▶ Your goal
Produce a word-for-word copy of the lines from the one that contains "left elbow: (154, 264)" to the final line of the data below, with all pictures dropped.

▶ Data for this task
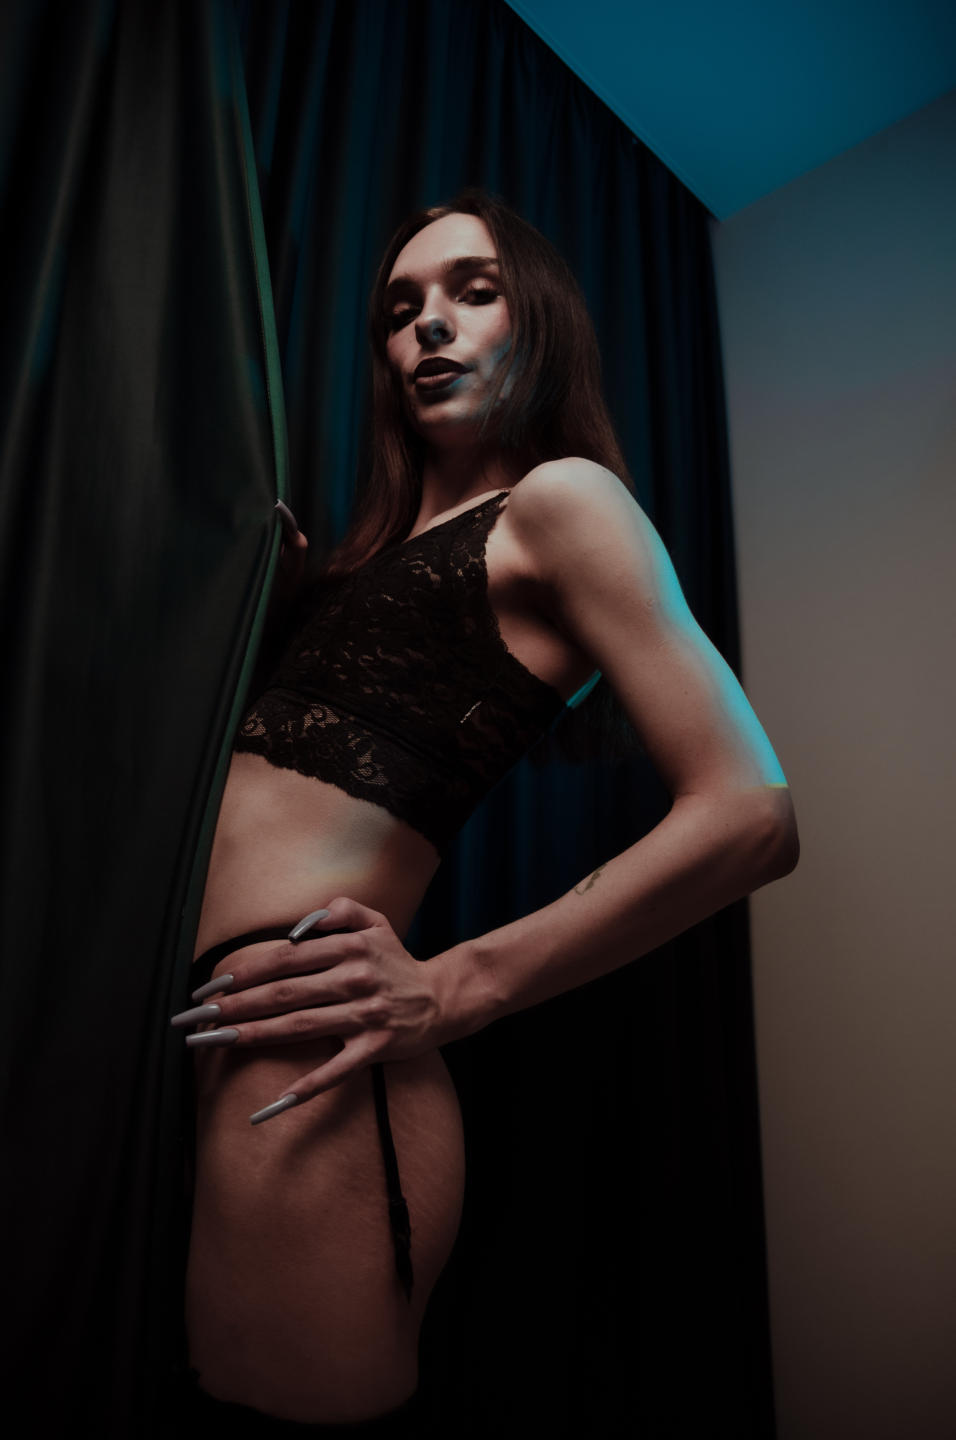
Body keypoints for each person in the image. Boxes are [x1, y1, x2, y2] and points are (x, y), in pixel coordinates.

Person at [168, 189, 799, 1433]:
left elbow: (750, 814)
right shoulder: (357, 560)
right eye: (400, 308)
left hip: (312, 1056)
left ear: (540, 321)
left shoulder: (563, 502)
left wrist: (456, 986)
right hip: (222, 1039)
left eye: (473, 290)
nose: (428, 326)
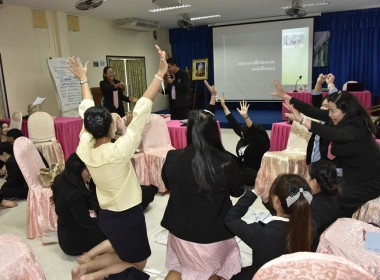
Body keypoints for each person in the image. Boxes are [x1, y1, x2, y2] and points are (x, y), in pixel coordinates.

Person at [67, 44, 167, 280]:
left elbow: (86, 112)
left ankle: (83, 269)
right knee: (138, 262)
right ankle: (90, 277)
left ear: (89, 129)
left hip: (106, 216)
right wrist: (160, 74)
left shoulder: (84, 148)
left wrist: (83, 80)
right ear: (111, 126)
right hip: (128, 214)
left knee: (123, 251)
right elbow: (142, 107)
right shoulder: (121, 149)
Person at [271, 79, 380, 217]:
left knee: (326, 206)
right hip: (352, 176)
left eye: (332, 111)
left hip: (367, 182)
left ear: (345, 111)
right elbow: (312, 111)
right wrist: (286, 97)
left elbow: (335, 134)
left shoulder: (356, 127)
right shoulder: (341, 118)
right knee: (319, 199)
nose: (329, 115)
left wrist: (301, 120)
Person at [161, 109, 245, 280]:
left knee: (180, 268)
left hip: (180, 233)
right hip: (213, 237)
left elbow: (168, 184)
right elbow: (238, 191)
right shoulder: (226, 161)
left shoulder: (172, 157)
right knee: (215, 271)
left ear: (189, 130)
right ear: (215, 132)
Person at [225, 173, 312, 279]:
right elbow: (284, 216)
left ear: (276, 200)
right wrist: (267, 201)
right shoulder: (310, 226)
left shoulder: (262, 232)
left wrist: (254, 192)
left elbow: (230, 219)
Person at [204, 80, 270, 185]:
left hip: (252, 172)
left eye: (243, 133)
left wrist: (246, 117)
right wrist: (224, 107)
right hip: (242, 166)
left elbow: (254, 133)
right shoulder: (245, 136)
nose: (241, 134)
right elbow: (234, 125)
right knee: (222, 154)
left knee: (233, 174)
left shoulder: (259, 143)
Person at [51, 153, 106, 256]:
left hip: (66, 234)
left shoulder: (62, 179)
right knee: (114, 231)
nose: (90, 172)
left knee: (107, 224)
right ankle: (90, 256)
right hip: (74, 241)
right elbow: (86, 222)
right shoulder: (75, 194)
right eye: (88, 169)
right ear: (79, 170)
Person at [306, 160, 340, 251]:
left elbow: (307, 238)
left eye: (307, 177)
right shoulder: (335, 194)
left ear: (314, 182)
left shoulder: (314, 206)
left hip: (315, 249)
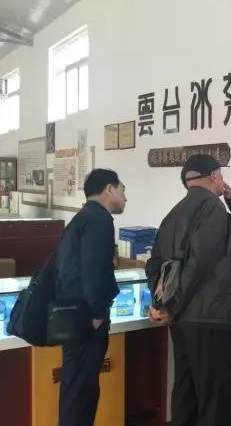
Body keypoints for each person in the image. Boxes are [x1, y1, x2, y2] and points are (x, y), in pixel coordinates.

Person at [146, 154, 231, 426]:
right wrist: (171, 306)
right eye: (221, 176)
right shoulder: (213, 209)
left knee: (186, 390)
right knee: (214, 396)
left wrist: (163, 305)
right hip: (210, 316)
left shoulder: (173, 213)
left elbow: (154, 264)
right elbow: (198, 264)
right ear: (214, 176)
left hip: (183, 320)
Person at [56, 169, 127, 426]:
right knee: (82, 392)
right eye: (122, 189)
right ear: (109, 188)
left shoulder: (84, 217)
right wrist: (97, 314)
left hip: (73, 315)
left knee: (76, 388)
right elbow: (93, 271)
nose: (125, 197)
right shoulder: (99, 219)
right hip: (86, 319)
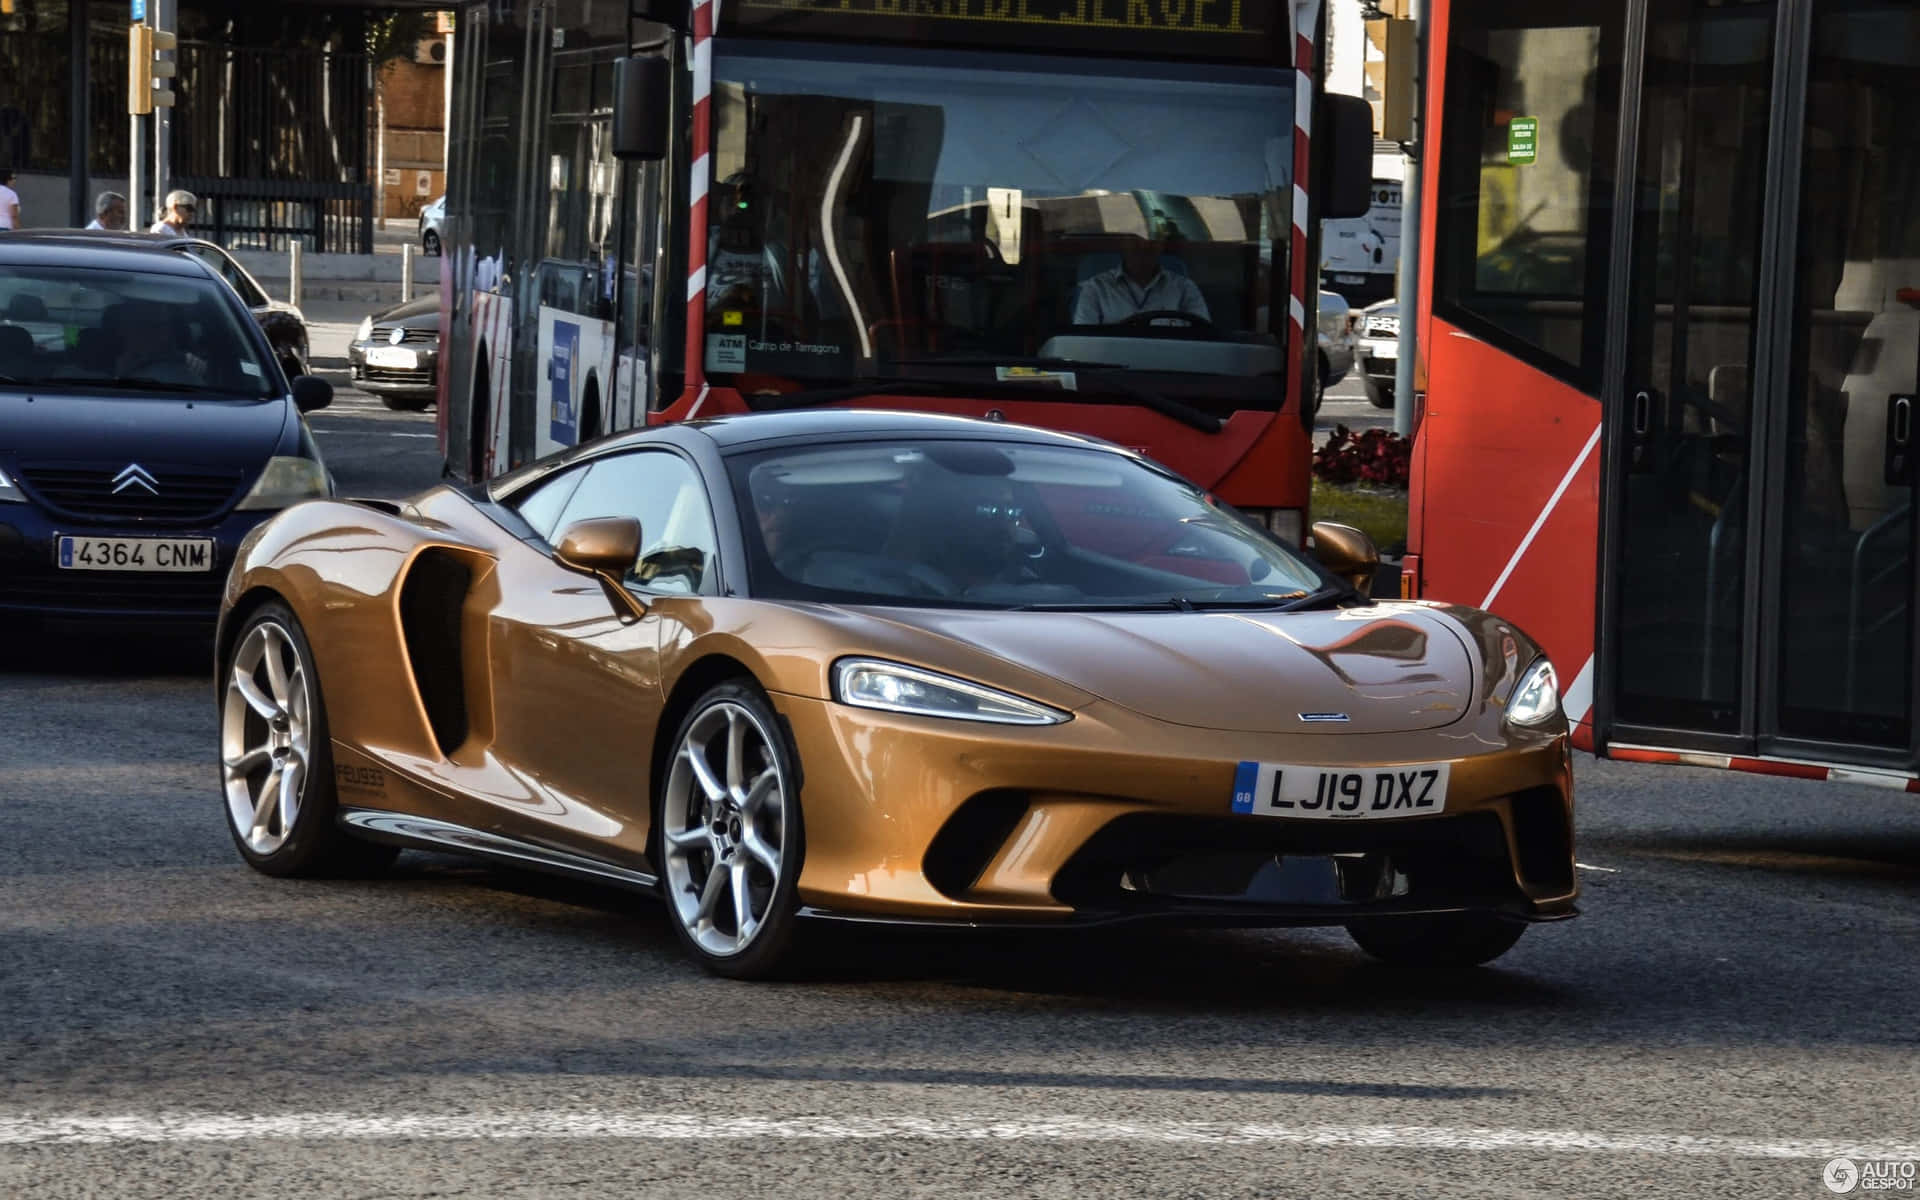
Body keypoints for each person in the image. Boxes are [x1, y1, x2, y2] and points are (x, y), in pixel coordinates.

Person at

▶ Answer to this problem
left elbow: (154, 264)
right elbow: (198, 264)
right ear: (214, 176)
left hip: (183, 320)
Person at [56, 169, 127, 426]:
right knee: (82, 392)
right eye: (122, 189)
right ear: (109, 188)
left shoulder: (84, 217)
right wrist: (97, 314)
left hip: (73, 315)
left knee: (76, 388)
right elbow: (93, 271)
nose: (125, 197)
right shoulder: (99, 219)
right hip: (86, 319)
Body keypoints for each person in the image. Boxes are [x1, y1, x2, y2] and points are (x, y), in pixel coordinates.

Person at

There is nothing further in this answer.